Some appliance repairmen work in a store instead of visiting homes. Companies that buy used appliances, refurbish them and then resell them will usually hire repairmen. In such a setting, the repairman will likely be replacing more than one part. Specific standards for each appliance will determine what must be replaced or serviced in order to resell the item for a profit. Most appliance repairmen, whether working in homes or stores, will usually work a 40-hour week. Some jobs require weekend work or a rotating “on call” weekend once per month. Many repair companies also require one or more repairmen to be on call during holidays.
Training and Education Requirements
Not every position requires a degree; in fact, most positions do not. Entry level jobs are gained by expressing existing basic knowledge of appliance repair, as well as demonstrating a desire to learn the trade. Several private companies hire individuals who have their high school diploma or GED to work as an apprentice. After gaining several years of experience, repairmen often move on to a higher-paying job or begin their own business. Larger companies will usually provide on-the-job training in addition to formal classes. Community colleges and vocational schools offer Associate degree or certificate programs in this field. Certificate programs generally require about one year to finish, while an Associate degree will require two, assuming the student is enrolled full-time.
There are two ways to obtain certification in the appliance repair field. A certificate offered by the National Appliance Service Technician Certification program is offered, being the most common choice. This certification program has a mandatory exam relating to diagnostics, repair and servicing. Another program offered is that of the Professional Service Association. This certification is awarded after successfully passing tests in several areas of concentration. After completing these tests, a repairman will earn a Master Certified Appliance Professional certification. Repairmen must renew this type of certification every year. Some companies may require both certifications, one or none.

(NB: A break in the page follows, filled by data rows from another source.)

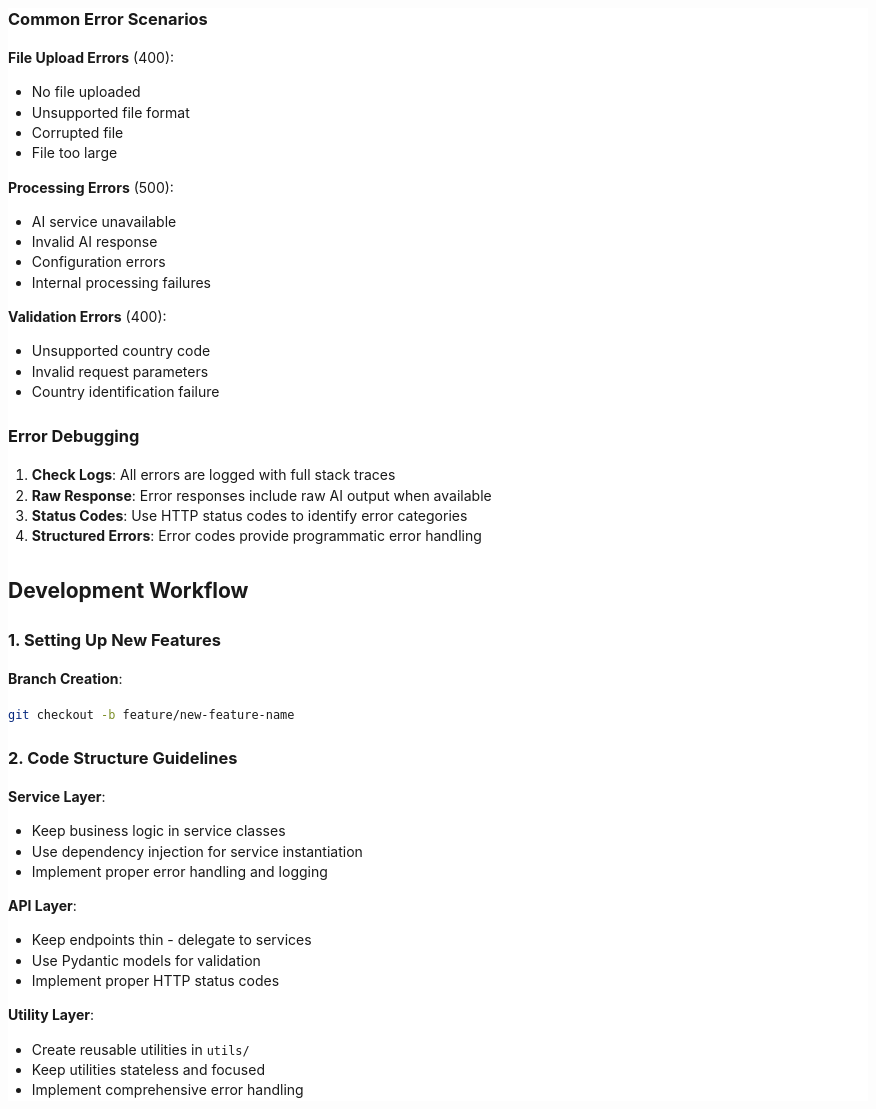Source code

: ### Common Error Scenarios

**File Upload Errors** (400):

- No file uploaded
- Unsupported file format
- Corrupted file
- File too large

**Processing Errors** (500):

- AI service unavailable
- Invalid AI response
- Configuration errors
- Internal processing failures

**Validation Errors** (400):

- Unsupported country code
- Invalid request parameters
- Country identification failure

### Error Debugging

1. **Check Logs**: All errors are logged with full stack traces
2. **Raw Response**: Error responses include raw AI output when available
3. **Status Codes**: Use HTTP status codes to identify error categories
4. **Structured Errors**: Error codes provide programmatic error handling

## Development Workflow

### 1. Setting Up New Features

**Branch Creation**:

```bash
git checkout -b feature/new-feature-name
```

### 2. Code Structure Guidelines

**Service Layer**:

- Keep business logic in service classes
- Use dependency injection for service instantiation
- Implement proper error handling and logging

**API Layer**:

- Keep endpoints thin - delegate to services
- Use Pydantic models for validation
- Implement proper HTTP status codes

**Utility Layer**:

- Create reusable utilities in `utils/`
- Keep utilities stateless and focused
- Implement comprehensive error handling
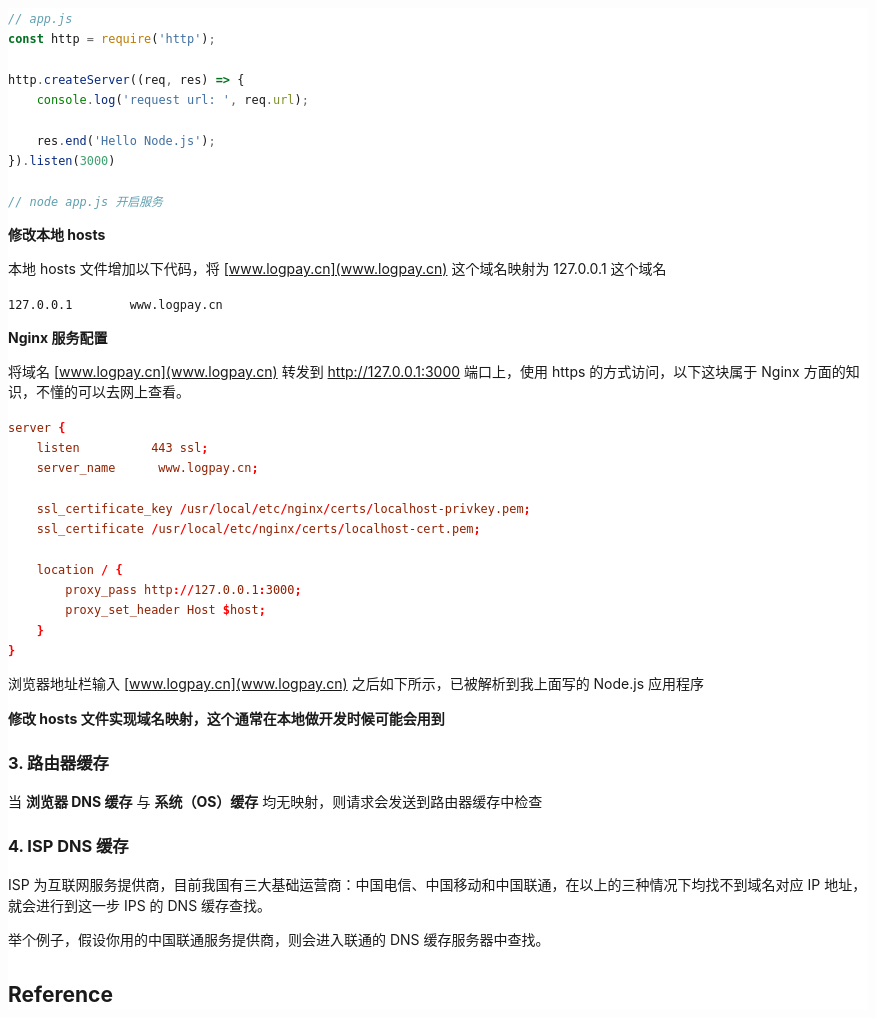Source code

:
 ```js
// app.js
const http = require('http');

http.createServer((req, res) => {
    console.log('request url: ', req.url);

    res.end('Hello Node.js');
}).listen(3000)

// node app.js 开启服务
```

**修改本地 hosts**

本地 hosts 文件增加以下代码，将 [www.logpay.cn](www.logpay.cn) 这个域名映射为 127.0.0.1 这个域名

```
127.0.0.1        www.logpay.cn
```

**Nginx 服务配置**

将域名 [www.logpay.cn](www.logpay.cn) 转发到 http://127.0.0.1:3000 端口上，使用 https 的方式访问，以下这块属于 Nginx 方面的知识，不懂的可以去网上查看。

```conf
server {
    listen          443 ssl;
    server_name      www.logpay.cn;

    ssl_certificate_key /usr/local/etc/nginx/certs/localhost-privkey.pem;
    ssl_certificate /usr/local/etc/nginx/certs/localhost-cert.pem;

    location / {
        proxy_pass http://127.0.0.1:3000;
        proxy_set_header Host $host;
    }
}
```

浏览器地址栏输入 [www.logpay.cn](www.logpay.cn) 之后如下所示，已被解析到我上面写的 Node.js 应用程序

**修改 hosts 文件实现域名映射，这个通常在本地做开发时候可能会用到**

### 3. 路由器缓存

当 **浏览器 DNS 缓存** 与 **系统（OS）缓存** 均无映射，则请求会发送到路由器缓存中检查

### 4. ISP DNS 缓存

ISP 为互联网服务提供商，目前我国有三大基础运营商：中国电信、中国移动和中国联通，在以上的三种情况下均找不到域名对应 IP 地址，就会进行到这一步 IPS 的 DNS 缓存查找。

举个例子，假设你用的中国联通服务提供商，则会进入联通的 DNS 缓存服务器中查找。

## Reference
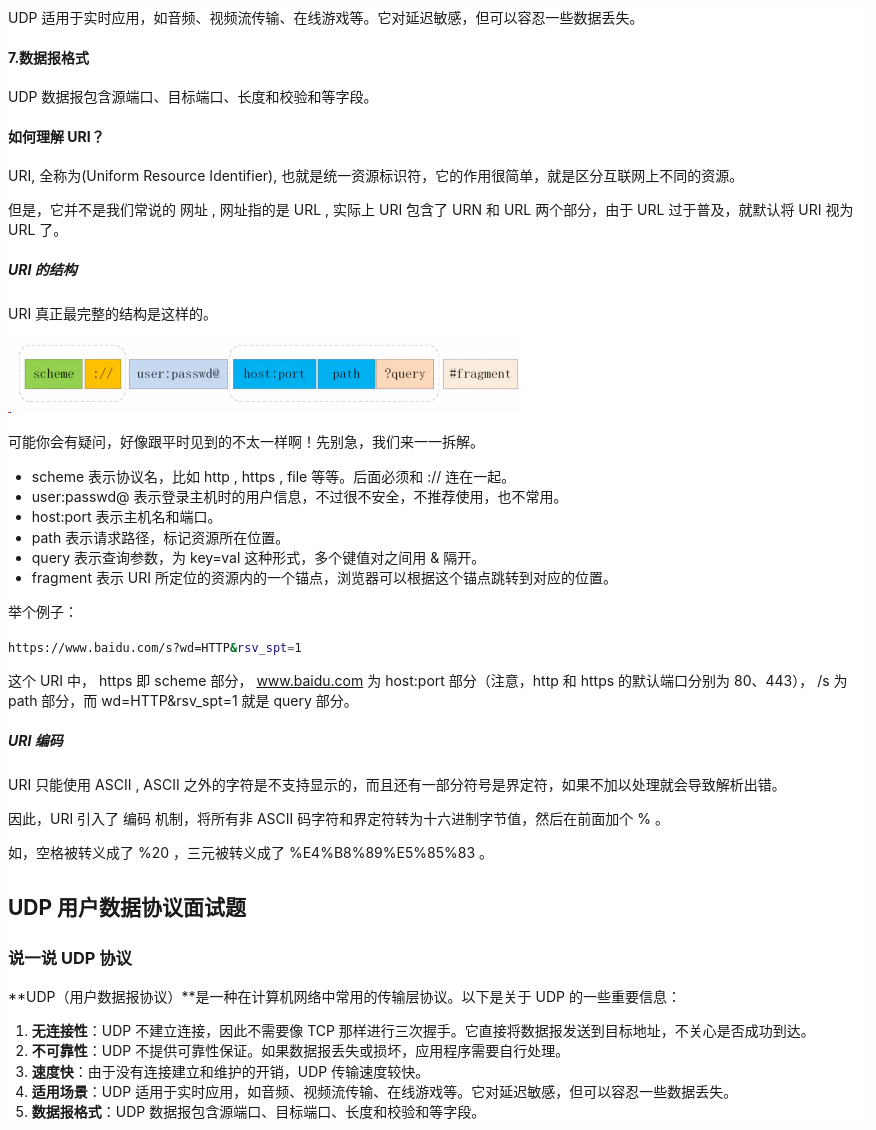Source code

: UDP 适用于实时应用，如音频、视频流传输、在线游戏等。它对延迟敏感，但可以容忍一些数据丢失。

#### 7.数据报格式

UDP 数据报包含源端口、目标端口、长度和校验和等字段。

#### 如何理解 URI？

URI, 全称为(Uniform Resource Identifier), 也就是统一资源标识符，它的作用很简单，就是区分互联网上不同的资源。

但是，它并不是我们常说的 网址 , 网址指的是 URL , 实际上 URI 包含了 URN 和 URL 两个部分，由于 URL 过于普及，就默认将 URI 视为 URL 了。

##### URI 的结构

URI 真正最完整的结构是这样的。

![image-20240317195234892](./计算机网络面试题.assets/image-20240317195234892.png)

可能你会有疑问，好像跟平时见到的不太一样啊！先别急，我们来一一拆解。

- scheme 表示协议名，比如 http , https , file 等等。后面必须和 :// 连在一起。
- user:passwd@ 表示登录主机时的用户信息，不过很不安全，不推荐使用，也不常用。
- host:port 表示主机名和端口。
- path 表示请求路径，标记资源所在位置。
- query 表示查询参数，为 key=val 这种形式，多个键值对之间用 & 隔开。
- fragment 表示 URI 所定位的资源内的一个锚点，浏览器可以根据这个锚点跳转到对应的位置。

举个例子：

```bash
https://www.baidu.com/s?wd=HTTP&rsv_spt=1
```

这个 URI 中， https 即 scheme 部分， www.baidu.com 为 host:port 部分（注意，http 和 https 的默认端口分别为 80、443）， /s 为 path 部分，而 wd=HTTP&rsv_spt=1 就是 query 部分。

##### URI 编码

URI 只能使用 ASCII , ASCII 之外的字符是不支持显示的，而且还有一部分符号是界定符，如果不加以处理就会导致解析出错。

因此，URI 引入了 编码 机制，将所有非 ASCII 码字符和界定符转为十六进制字节值，然后在前面加个 % 。

如，空格被转义成了 %20 ，三元被转义成了 %E4%B8%89%E5%85%83 。

## UDP 用户数据协议面试题

### 说一说 UDP 协议

**UDP（用户数据报协议）**是一种在计算机网络中常用的传输层协议。以下是关于 UDP 的一些重要信息：

1. **无连接性**：UDP 不建立连接，因此不需要像 TCP 那样进行三次握手。它直接将数据报发送到目标地址，不关心是否成功到达。
2. **不可靠性**：UDP 不提供可靠性保证。如果数据报丢失或损坏，应用程序需要自行处理。
3. **速度快**：由于没有连接建立和维护的开销，UDP 传输速度较快。
4. **适用场景**：UDP 适用于实时应用，如音频、视频流传输、在线游戏等。它对延迟敏感，但可以容忍一些数据丢失。
5. **数据报格式**：UDP 数据报包含源端口、目标端口、长度和校验和等字段。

The most well-known and established professional association for repairmen is the Professional Service Association, commonly referred to as the PSA. This association offers its members information about continuing education opportunities, connections to other professionals and valuable advice. As technology progresses, appliances also do. To keep up with this, repairmen often join this association for its valuable updates on such matters. Membership to this association will also be an attractive feature on a resume. In order to join the PSA, repairmen must fill out a membership application and submit a required fee. Some companies will pay for their repairmen’s annual membership.